Le repos dominical est sacré, il doit être sanctuarisé !

« Paris pourrait davantage s’ouvrir au travail dominical pour que le dimanche, les touristes fassent les magasins à Paris plutôt qu’à Londres », a estimé hier Nathalie Kosciusko-Morizet (propos publiés aujourd’hui par Direct-Matin). De son côté, Manuel Valls, a précisé, lors de l’université d’été du MEDEF, avant-hier, que le gouvernement allait assouplir la législation concernant le travail dominical, dans la ligne des rapports remis par Jean-Paul Bailly en décembre 2013 et Gilbert Cette en avril dernier.

Face à l’égarement conjoint d’une « droite bobo » et d’une gauche libertaire, oublieuses de nos racines et promptes à remettre en cause les fondements de notre société, il est urgent de rappeler un certain nombre de vérités déjà ébauchées sur mon blog, il y a un an.

D’abord, le repos dominical est conforme à la nature profonde de l’homme qui n’est pas uniquement un consommateur (80kg de matière, comme aimait à dire Marx) mais avant tout un être spirituel et charnel, doué d’intelligence et de volonté, capable de sentiments et d’affections, et dont l’horizon dépasse, quelque soient les croyances de chacun, le cadre matériel de la vie en société. « Toute l’histoire de l’humanité est l’histoire du besoin d’aimer et d’être aimé » résumait dans une formule percutante le pape Jean-Paul II, dans son discours prononcé au Bourget, le 1er juin 1980.  « L’homme ne se nourrit pas seulement de pain » précise de son côté l’Évangile (Lc, IV, 4). Le repos dominical vient donc nous rappeler que c’est l’économie qui est au service de l’homme et non l’inverse. Le jour chômé (seul ou en famille) est à lui seul la justification du travail effectué au cours des six autres jours de la semaine. S’il venait à disparaître, ce serait la finalité même du travail qui serait en cause. Car le travail existe pour l’homme et non l’homme pour le travail. Prétendre le contraire reviendrait à inverser les finalités de la vie humaine et à dévoyer le travail en nouvel esclavage des temps modernes. Pour noble et épanouissant qu’il soit, le travail reste un moyen ; il ne constitue jamais une fin en soi. Y a-t-il derrière cette idolâtrie du travail une vision protestante de la société, qu’a si bien analysée Max Weber dans son ouvrage L’éthique protestante ou l’esprit du capitalisme ?

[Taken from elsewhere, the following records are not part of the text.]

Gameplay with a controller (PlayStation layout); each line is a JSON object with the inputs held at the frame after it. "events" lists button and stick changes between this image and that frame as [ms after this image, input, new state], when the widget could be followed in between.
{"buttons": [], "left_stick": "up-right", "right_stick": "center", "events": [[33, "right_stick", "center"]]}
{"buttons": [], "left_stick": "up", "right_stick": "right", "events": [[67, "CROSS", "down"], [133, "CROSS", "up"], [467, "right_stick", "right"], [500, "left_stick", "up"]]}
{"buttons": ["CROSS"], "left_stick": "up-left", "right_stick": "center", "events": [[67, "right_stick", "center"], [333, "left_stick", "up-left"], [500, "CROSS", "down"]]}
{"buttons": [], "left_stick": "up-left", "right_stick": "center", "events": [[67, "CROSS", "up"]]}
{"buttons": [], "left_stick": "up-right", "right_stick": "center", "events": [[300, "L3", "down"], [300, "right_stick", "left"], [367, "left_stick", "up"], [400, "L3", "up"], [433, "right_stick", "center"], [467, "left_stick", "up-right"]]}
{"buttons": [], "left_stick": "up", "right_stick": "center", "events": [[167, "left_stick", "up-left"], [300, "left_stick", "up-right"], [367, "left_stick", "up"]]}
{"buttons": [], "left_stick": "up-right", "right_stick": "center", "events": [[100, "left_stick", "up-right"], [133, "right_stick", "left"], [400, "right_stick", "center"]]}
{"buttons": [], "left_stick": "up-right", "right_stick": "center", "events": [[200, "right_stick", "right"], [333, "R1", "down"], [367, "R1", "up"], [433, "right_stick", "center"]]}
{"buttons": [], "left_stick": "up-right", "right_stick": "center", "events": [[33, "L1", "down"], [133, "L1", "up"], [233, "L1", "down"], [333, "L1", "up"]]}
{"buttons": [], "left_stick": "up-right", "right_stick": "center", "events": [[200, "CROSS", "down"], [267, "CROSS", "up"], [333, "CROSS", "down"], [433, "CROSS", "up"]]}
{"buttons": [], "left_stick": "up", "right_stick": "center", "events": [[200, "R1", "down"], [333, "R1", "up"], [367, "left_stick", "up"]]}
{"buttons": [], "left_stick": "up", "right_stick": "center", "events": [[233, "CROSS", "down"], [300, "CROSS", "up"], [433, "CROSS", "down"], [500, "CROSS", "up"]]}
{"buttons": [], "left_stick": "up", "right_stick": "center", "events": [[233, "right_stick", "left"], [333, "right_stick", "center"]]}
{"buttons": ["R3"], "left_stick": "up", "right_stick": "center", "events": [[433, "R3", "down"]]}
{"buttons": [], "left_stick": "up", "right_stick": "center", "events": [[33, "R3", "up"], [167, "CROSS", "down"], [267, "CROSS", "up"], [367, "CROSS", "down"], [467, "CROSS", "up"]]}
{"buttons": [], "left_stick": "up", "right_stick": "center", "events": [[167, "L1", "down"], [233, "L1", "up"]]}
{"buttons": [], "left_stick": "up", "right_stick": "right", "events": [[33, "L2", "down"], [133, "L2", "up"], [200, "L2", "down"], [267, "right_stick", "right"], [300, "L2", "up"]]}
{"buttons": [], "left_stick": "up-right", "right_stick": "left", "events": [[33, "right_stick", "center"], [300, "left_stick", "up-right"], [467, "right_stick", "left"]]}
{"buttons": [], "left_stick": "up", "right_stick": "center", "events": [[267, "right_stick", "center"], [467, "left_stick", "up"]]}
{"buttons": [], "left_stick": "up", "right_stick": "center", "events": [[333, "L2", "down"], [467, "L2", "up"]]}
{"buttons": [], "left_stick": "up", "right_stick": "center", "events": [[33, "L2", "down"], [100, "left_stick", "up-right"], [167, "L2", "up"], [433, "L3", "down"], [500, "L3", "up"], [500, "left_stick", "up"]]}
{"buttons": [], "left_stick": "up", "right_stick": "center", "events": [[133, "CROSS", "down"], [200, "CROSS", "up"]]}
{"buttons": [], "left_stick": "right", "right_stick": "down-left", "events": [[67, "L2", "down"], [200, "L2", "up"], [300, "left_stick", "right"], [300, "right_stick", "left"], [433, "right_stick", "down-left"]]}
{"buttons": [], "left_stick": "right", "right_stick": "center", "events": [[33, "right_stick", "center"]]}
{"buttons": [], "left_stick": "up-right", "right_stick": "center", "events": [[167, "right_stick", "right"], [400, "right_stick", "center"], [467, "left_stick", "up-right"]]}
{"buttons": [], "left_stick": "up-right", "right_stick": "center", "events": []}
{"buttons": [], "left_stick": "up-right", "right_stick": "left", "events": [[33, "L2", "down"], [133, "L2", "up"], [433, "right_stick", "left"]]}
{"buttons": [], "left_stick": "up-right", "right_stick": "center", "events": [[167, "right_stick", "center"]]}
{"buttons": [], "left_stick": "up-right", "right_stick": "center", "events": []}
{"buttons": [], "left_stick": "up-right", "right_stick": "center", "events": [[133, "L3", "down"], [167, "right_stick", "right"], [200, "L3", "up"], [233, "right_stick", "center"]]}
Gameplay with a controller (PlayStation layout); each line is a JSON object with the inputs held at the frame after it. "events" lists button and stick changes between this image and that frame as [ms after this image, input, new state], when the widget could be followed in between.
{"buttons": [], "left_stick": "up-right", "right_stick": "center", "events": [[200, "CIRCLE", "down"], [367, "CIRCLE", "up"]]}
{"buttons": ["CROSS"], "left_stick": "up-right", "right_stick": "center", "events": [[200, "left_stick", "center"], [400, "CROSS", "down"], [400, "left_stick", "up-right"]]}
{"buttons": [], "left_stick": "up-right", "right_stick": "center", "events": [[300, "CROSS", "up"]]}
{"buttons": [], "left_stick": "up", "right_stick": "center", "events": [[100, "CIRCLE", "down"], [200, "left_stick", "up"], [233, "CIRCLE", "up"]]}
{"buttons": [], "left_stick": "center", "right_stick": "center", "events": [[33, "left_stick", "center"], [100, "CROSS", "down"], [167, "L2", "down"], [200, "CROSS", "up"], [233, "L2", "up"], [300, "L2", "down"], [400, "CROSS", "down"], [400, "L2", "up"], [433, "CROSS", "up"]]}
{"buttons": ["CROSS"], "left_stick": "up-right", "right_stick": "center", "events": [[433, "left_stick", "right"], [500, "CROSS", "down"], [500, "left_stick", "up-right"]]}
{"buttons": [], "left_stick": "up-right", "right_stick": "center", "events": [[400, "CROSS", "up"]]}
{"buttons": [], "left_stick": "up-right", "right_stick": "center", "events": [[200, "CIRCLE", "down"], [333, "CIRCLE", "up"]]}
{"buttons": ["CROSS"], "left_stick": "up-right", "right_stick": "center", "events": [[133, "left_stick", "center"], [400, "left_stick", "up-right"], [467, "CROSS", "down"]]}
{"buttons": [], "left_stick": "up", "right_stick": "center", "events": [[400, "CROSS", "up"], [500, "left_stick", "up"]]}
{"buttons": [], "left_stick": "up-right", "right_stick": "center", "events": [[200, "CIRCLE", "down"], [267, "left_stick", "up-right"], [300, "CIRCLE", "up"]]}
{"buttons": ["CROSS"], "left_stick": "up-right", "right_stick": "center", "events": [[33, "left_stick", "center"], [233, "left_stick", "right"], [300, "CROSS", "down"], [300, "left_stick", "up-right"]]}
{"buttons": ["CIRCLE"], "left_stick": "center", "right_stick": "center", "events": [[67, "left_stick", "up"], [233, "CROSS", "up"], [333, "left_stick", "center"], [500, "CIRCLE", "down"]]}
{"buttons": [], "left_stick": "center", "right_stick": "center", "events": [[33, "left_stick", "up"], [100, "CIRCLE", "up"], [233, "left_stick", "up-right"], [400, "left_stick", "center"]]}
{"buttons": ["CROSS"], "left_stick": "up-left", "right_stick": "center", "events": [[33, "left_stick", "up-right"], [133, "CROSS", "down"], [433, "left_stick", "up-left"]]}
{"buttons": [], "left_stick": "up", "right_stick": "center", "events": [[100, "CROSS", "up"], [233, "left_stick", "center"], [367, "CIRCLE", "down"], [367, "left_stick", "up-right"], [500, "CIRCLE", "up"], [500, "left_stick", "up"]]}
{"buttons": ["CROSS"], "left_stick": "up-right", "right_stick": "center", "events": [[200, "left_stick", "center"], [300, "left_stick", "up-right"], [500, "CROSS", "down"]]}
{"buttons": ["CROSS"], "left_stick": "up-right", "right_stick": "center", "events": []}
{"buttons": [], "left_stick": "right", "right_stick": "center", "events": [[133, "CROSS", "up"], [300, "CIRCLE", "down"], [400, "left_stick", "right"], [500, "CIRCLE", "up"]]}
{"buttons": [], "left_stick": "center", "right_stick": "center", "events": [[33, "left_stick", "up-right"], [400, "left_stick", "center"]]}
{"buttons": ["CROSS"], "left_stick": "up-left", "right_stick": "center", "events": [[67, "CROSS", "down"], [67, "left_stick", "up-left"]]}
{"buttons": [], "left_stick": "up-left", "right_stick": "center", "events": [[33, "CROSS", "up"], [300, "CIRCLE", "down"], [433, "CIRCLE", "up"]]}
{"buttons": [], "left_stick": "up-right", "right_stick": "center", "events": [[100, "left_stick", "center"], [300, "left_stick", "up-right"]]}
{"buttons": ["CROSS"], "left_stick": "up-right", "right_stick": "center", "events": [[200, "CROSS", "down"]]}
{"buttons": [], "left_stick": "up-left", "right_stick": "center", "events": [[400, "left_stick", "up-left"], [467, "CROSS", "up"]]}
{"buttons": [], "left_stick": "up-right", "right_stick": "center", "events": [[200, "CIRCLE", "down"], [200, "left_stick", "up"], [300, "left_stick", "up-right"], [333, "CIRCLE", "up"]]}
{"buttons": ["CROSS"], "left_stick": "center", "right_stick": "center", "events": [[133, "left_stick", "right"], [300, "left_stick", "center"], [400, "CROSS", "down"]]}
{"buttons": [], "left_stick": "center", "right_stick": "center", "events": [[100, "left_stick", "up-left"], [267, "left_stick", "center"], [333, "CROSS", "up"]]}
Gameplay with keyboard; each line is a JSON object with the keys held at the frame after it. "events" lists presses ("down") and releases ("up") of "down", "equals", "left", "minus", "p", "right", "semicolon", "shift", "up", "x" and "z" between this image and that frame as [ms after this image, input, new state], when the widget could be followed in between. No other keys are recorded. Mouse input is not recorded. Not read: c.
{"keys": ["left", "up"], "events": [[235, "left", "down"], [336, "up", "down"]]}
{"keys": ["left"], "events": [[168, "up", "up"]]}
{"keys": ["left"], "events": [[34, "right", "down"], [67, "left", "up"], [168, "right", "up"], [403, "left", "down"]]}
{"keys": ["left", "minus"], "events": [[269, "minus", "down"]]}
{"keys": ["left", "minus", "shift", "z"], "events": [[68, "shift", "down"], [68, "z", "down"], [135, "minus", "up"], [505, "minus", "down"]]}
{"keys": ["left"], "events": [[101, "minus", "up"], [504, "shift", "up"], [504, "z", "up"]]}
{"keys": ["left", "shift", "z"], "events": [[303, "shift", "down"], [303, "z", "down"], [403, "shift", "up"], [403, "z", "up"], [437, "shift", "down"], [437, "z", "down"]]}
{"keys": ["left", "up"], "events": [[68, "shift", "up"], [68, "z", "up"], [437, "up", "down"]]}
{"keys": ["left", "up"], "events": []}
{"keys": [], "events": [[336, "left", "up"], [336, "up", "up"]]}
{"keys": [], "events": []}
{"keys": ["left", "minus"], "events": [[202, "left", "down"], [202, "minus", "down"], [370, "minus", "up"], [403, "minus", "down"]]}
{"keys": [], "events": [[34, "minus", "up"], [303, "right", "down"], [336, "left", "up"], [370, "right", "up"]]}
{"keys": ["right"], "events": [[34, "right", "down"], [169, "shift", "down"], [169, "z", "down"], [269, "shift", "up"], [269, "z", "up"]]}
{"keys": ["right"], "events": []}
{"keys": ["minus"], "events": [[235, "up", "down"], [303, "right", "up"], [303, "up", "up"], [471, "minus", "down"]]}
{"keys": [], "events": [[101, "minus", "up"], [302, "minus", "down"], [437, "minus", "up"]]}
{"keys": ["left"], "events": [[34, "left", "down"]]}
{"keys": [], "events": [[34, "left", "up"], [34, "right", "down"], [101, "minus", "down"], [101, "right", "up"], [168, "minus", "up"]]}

Ensuite, le repos dominical est une conquête des Chrétiens pour faire prévaloir la liberté religieuse et permettre la célébration de la messe dominicale. Institué par l’empereur Constantin en 321, il mit du temps à pénétrer les mœurs mais sous l’impulsion de l’Église, il s’incorpora tellement à l’organisation de notre société que la Convention ne put l’abolir lorsqu’elle institua le calendrier révolutionnaire et le culte décadaire (les decadi étant censés remplacer les dimanches). On n’efface pas d’un trait de plume plus de 1500 ans de civilisation chrétienne. C’est donc tout naturellement que le calendrier grégorien fut progressivement réintroduit sous l’Empire et que la Restauration rétablit le repos dominical en 1814. En 1879, la IIIème République laïciste tentera une seconde fois d’abroger le repos dominical, dans un souci manifeste d’effacer toute référence chrétienne dans l’organisation de la société. Peine perdue, moins de 30 ans plus tard, en 1906, le repos dominical était à nouveau sanctuarisé sous l’effet conjugué des députés catholiques et des militants socialistes. Revenir sur cette disposition aujourd’hui porterait donc une atteinte grave à la liberté religieuse des Chrétiens qui n’auraient plus la faculté de pratiquer librement leur culte. On avance certes l’objection d’une libéralisation sur la base du volontariat des salariés, de sorte que personne ne soit contraint de travailler contre son gré le dimanche. Mais qui peut croire une seule seconde que le salarié puisse disposer de sa pleine liberté pour refuser le travail dominical s’il sait que son employeur lui préférera un autre salarié acceptant une telle contrainte ?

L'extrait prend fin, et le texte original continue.